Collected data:
++++++++++
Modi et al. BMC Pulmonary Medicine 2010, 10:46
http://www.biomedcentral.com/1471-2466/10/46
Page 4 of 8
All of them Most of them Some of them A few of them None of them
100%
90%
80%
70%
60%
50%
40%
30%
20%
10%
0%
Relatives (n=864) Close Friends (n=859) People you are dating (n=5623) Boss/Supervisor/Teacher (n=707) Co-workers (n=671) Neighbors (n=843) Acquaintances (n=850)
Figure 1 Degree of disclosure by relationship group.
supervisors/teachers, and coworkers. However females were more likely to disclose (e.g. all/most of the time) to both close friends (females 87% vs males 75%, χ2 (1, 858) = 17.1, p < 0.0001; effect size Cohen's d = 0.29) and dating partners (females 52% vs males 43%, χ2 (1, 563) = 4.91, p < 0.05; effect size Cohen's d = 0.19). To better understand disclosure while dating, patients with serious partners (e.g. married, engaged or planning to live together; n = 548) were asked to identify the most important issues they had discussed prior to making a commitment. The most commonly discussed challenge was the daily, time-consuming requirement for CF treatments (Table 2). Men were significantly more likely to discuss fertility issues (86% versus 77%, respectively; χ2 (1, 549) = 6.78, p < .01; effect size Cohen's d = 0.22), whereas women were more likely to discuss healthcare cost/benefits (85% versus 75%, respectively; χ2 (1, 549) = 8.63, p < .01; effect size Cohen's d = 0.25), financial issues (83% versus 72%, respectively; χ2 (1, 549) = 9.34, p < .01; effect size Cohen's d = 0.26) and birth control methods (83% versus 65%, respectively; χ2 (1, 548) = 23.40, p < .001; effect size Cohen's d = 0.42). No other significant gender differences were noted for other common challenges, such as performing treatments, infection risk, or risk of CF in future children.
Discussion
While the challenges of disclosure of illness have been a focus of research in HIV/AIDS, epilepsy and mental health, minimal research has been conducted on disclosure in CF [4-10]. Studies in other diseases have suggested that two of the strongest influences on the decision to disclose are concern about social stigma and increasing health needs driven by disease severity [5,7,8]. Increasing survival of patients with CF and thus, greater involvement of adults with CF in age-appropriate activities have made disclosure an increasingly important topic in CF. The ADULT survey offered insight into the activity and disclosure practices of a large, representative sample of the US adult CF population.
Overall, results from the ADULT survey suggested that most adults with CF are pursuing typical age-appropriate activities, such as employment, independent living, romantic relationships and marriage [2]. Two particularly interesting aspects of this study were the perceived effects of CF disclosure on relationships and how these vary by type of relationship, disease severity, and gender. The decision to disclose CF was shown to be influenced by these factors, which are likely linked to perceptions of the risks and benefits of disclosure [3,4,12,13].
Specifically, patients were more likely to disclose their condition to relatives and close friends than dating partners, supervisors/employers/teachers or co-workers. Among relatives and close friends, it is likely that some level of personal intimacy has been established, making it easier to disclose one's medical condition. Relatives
++++++++++
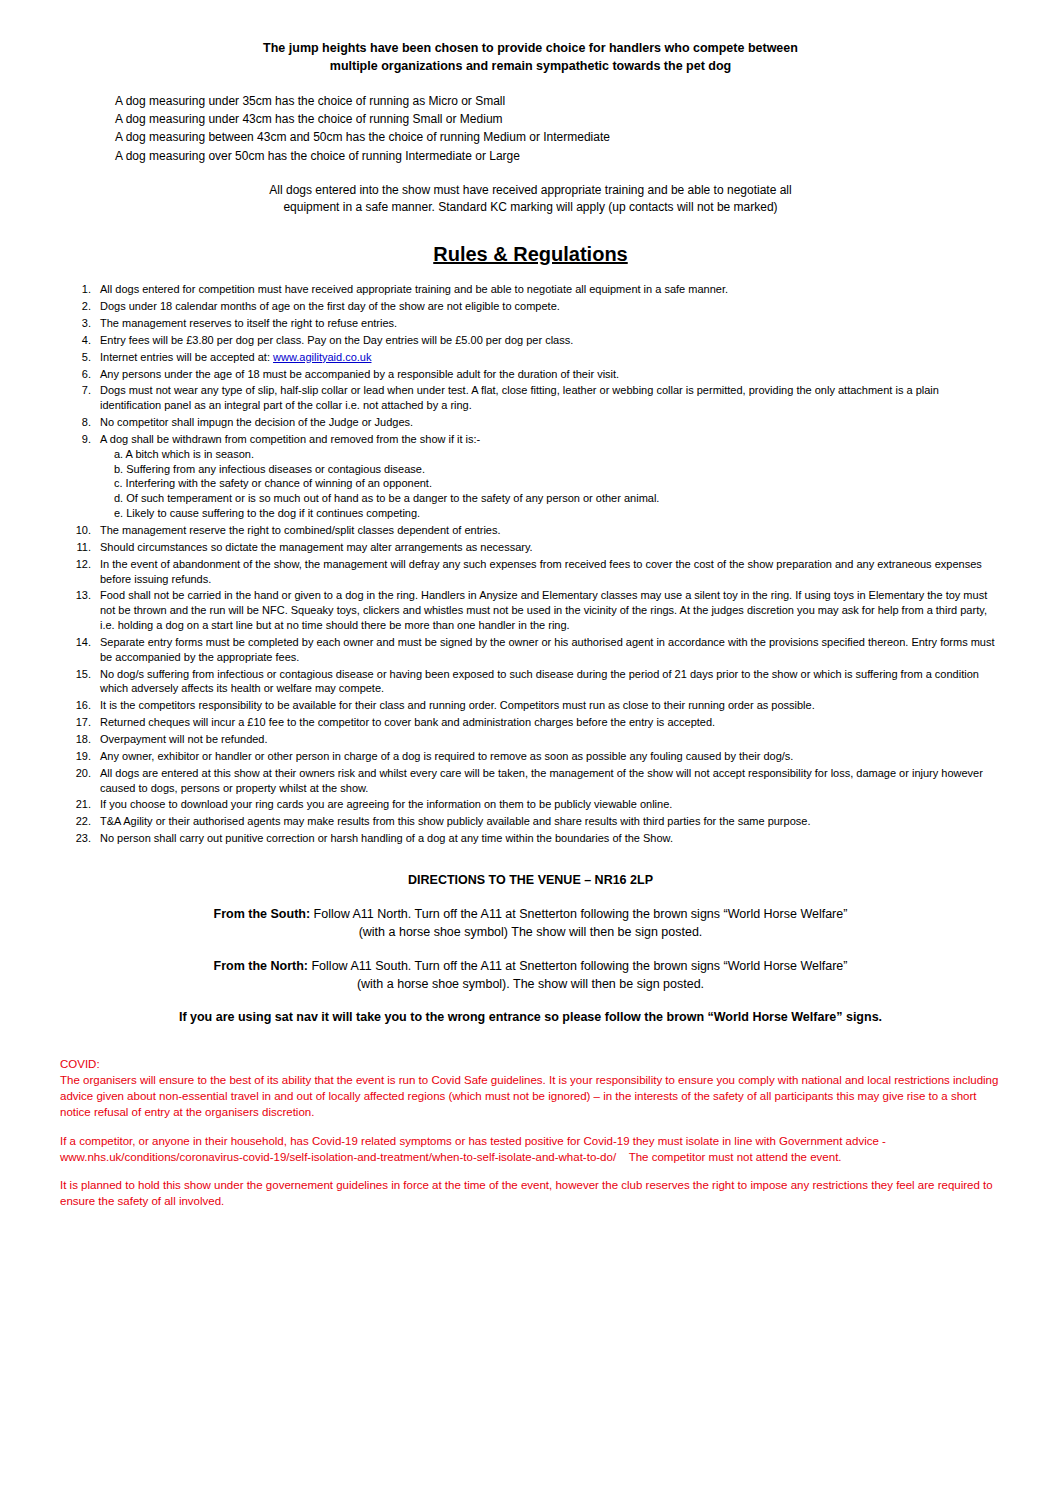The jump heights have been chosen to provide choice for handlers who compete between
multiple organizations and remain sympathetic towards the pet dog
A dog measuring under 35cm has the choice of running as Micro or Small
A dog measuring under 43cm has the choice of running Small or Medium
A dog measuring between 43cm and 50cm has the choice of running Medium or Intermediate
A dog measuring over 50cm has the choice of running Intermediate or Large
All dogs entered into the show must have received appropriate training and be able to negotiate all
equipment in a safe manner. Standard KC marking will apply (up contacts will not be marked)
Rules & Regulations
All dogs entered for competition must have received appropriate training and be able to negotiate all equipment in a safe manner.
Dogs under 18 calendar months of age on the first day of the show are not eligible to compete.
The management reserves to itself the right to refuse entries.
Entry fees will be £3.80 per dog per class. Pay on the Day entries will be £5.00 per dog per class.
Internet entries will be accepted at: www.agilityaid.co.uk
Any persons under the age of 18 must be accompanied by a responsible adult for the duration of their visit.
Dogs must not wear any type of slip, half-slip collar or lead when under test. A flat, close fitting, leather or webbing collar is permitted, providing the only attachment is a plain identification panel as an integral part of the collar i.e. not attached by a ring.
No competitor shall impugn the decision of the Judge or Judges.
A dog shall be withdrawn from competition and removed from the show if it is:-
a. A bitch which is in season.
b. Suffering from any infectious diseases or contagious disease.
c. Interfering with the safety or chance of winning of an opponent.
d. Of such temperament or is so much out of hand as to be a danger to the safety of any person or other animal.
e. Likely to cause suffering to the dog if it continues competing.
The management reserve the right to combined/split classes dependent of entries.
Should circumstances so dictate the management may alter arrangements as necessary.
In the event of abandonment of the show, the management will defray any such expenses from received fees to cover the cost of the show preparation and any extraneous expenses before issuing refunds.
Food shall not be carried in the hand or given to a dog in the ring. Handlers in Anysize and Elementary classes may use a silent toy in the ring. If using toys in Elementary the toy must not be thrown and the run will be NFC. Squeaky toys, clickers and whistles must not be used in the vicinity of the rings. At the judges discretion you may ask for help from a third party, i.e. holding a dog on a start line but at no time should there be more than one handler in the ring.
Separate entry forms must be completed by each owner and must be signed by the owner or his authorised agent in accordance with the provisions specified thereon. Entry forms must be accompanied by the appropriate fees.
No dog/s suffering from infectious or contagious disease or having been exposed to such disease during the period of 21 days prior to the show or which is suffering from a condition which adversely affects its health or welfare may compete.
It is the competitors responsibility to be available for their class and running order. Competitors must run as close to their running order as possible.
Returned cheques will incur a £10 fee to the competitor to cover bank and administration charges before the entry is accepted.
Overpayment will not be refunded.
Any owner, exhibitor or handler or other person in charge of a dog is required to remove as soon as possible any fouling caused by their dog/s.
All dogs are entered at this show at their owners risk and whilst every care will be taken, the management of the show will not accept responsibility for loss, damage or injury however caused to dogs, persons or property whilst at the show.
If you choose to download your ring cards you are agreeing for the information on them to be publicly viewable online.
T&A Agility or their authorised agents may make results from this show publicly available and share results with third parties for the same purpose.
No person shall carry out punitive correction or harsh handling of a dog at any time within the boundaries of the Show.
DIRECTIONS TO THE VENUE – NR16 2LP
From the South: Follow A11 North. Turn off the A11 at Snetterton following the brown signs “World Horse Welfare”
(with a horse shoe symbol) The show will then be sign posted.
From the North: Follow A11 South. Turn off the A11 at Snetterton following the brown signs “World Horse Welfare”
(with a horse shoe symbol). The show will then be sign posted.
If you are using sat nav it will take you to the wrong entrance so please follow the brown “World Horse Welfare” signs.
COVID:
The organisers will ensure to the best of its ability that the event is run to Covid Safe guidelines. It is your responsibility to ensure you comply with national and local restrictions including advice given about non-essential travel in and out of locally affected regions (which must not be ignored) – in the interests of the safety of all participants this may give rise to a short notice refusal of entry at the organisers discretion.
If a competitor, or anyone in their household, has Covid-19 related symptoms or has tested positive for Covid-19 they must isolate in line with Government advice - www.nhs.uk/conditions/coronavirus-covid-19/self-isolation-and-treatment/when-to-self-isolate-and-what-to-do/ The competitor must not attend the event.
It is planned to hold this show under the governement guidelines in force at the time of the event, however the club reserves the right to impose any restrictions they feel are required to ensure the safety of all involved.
++++++++++
EXERCISE DESCRIPTION: Within the data above, the lines from the one with "If you choose" to the one with "DIRECTIONS TO THE VENUE – NR16 2LP" must be repeated exactly; no other line belongs in the answer.

WRITTEN ANSWER:
If you choose to download your ring cards you are agreeing for the information on them to be publicly viewable online.
T&A Agility or their authorised agents may make results from this show publicly available and share results with third parties for the same purpose.
No person shall carry out punitive correction or harsh handling of a dog at any time within the boundaries of the Show.
DIRECTIONS TO THE VENUE – NR16 2LP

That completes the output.